The last time I visited Brawley was for our cousin Gilbert’s funeral.  I picked up my brother Mike in Banning and then headed to Palm Desert to pick up George. Gilbert’s celebration of life was beautiful. After paying our respects, all I wanted to do was drive by our old house. I had many bittersweet memories of the home our dad built with his own hands. It was disheartening to see that most of the beautiful eucalyptus trees were removed to make room for a sidewalk on “I” street.  Our childhood home was gone, and in its place was an empty lot with semi-trucks parked in the back. Our father, who was a great builder of homes, never managed to finish ours. Instead he left us incomplete, just like the house. I was sad to see the empty lot, but I was rejoicing because no one can take away our memories of a past life.

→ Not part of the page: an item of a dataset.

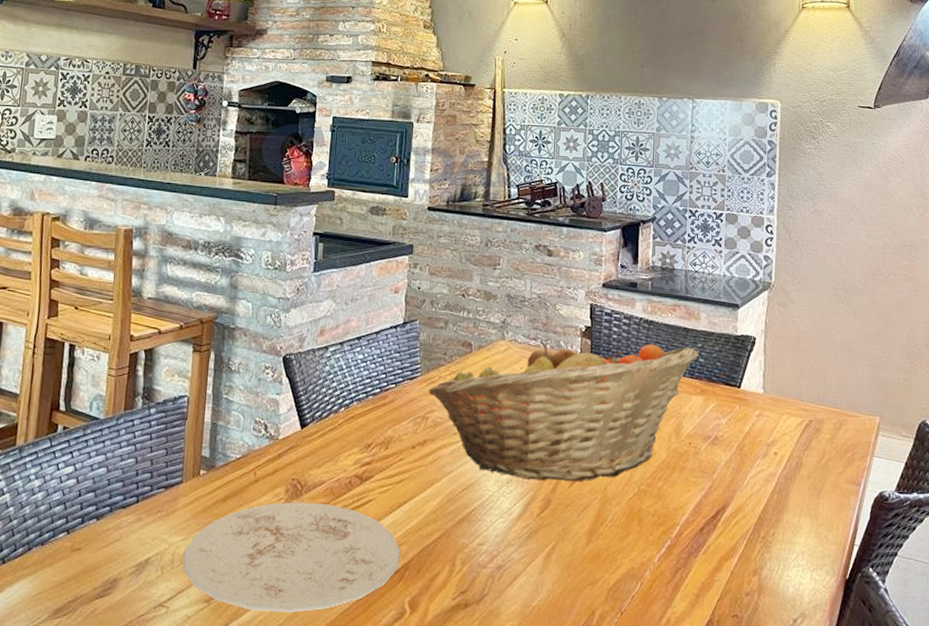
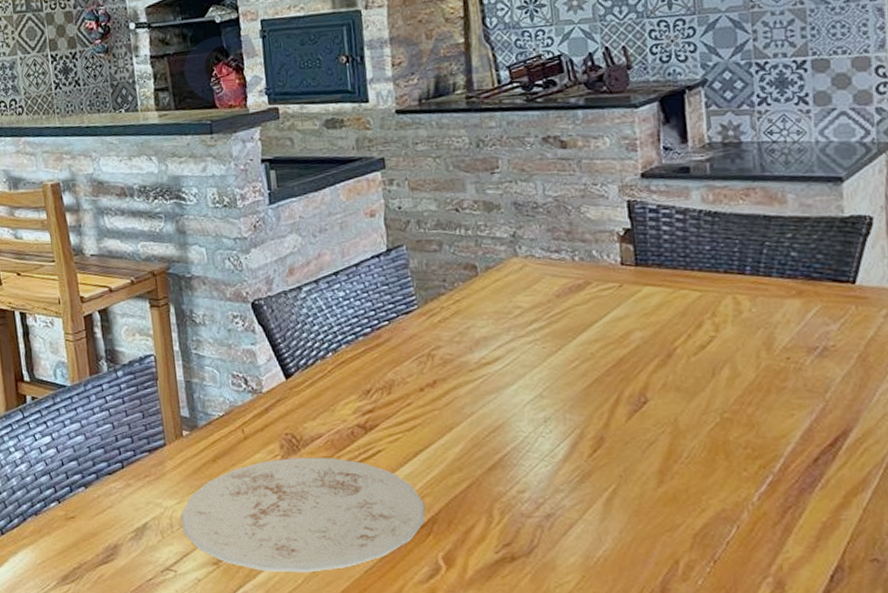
fruit basket: present [428,341,699,481] -> none [430,239,789,416]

The new sidewalk and the empty lot where our home once stood
I still have several relatives who make Brawley their home. My cousin Connie and her family still live there. Her daughter Cindy and her husband Joe recently built a beautiful custom home on a huge lot. I’m praying that she will host our next family reunion there.
My Prayer
Dear Lord, we all have sweet and bitter memories of our childhood. I ask that You heal those who hold on to the bitterness. May they move past this darkness in their lives so that they may become complete in You. Jesus, everything we experience in life, whether it be in our past or our current life, You’ve allowed to happen. As we look back, may the good always supersede the bad. Amen.